# [Data extract]
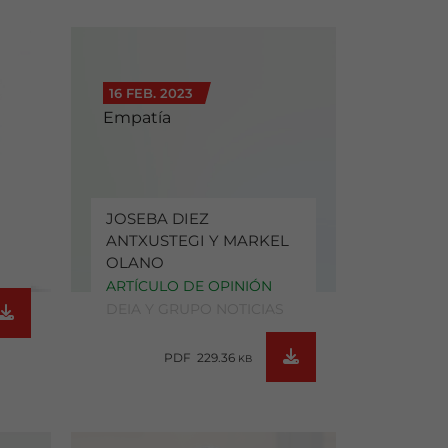
16 FEB. 2023
Empatía
JOSEBA DIEZ
ANTXUSTEGI Y MARKEL
OLANO
ARTÍCULO DE OPINIÓN
DEIA Y GRUPO NOTICIAS
PDF 229.36
KB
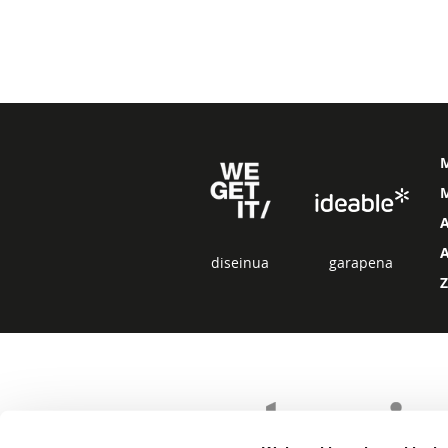
M
diseinua
garapena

# [What you will do]
Could you write out the records again exactly, omitting each image?

# [Exercise answer]
16 FEB. 2023
Empatía
JOSEBA DIEZ
ANTXUSTEGI Y MARKEL
OLANO
ARTÍCULO DE OPINIÓN
DEIA Y GRUPO NOTICIAS
PDF 229.36
KB
M
diseinua
garapena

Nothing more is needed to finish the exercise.